I jerked my face away. “You don’t get to tell me what I felt.”

“No,” The Stag said, stepping forward now, voice rough. “We felt you come apart repeatedly. You stopped counting before we did.”

I pegged him with a hard glare. “That doesn’t make it right.” I was seething. I was getting wet.

“Never said it did,” he answered, unflinching. “But it makes it real.”

The Skull watched me as if he were waiting for something to break. “Things didn’t go exactly as planned, Gwen, but it is what it is.”

The Black Mask’s grip slid to the back of my neck, firm, steadying as he stared into my eyes. “You’re right,” he said simply. “We’re keeping you because the second you looked at us like you’d been waiting your whole life for exactly this, the job ended and something else started.”

I hated how steady his voice was. Hated how my pulse stuttered under his palm. I wrapped my arms around myself, suddenly freezing despite the cabin’s heat radiating from the fireplace. “I need… I need space. I need to think.”

All three stepped back without a word, clearing the path to the living room.

I walked away from them on legs that felt loose and unstable.

The Christmas tree lights blinked lazily red and green, obscene in the morning light.

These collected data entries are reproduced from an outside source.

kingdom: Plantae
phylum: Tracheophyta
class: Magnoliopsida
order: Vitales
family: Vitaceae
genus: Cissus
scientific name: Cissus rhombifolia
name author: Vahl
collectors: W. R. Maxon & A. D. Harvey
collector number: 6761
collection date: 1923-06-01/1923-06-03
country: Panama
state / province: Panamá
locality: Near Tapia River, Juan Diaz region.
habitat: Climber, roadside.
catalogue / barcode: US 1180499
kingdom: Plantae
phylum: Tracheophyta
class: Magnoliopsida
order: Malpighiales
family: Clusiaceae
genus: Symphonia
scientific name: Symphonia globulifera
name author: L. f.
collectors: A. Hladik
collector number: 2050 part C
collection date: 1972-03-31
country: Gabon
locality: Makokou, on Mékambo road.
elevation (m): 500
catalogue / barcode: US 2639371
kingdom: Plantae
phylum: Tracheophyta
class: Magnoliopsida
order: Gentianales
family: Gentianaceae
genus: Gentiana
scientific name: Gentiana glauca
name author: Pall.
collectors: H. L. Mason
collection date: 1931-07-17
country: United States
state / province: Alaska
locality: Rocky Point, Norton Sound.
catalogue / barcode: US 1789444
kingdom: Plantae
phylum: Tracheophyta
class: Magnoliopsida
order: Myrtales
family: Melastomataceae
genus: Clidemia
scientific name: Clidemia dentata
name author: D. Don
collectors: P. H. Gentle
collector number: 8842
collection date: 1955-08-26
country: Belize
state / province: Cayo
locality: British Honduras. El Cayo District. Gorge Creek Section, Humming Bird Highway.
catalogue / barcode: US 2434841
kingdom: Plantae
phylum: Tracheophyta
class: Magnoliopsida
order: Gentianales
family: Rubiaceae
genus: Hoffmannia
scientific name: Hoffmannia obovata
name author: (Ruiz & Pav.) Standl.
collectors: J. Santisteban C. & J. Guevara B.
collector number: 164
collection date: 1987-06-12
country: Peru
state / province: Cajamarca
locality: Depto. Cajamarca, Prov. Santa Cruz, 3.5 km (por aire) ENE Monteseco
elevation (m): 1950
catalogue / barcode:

I stopped in the middle of the rug… the same rug where they’d held me down and filled and ruined me.

I stared at the faint stains we hadn’t cleaned up yet.

So fucking nasty. So fucking hot.

Behind me, no one followed. No footsteps. Just the inaudible murmur of their voices too soft to make out words.

I pressed my palms to my eyes until sparks burst behind my lids. Kai had betrayed me. They had betrayed the job.

Yes, I… I had betrayed myself somewhere between the first scream and the last shattered moan.

The storm outside had quieted to a gentle, persistent fall. But inside, something louder was gathering, and I had no idea which of us it would destroy first.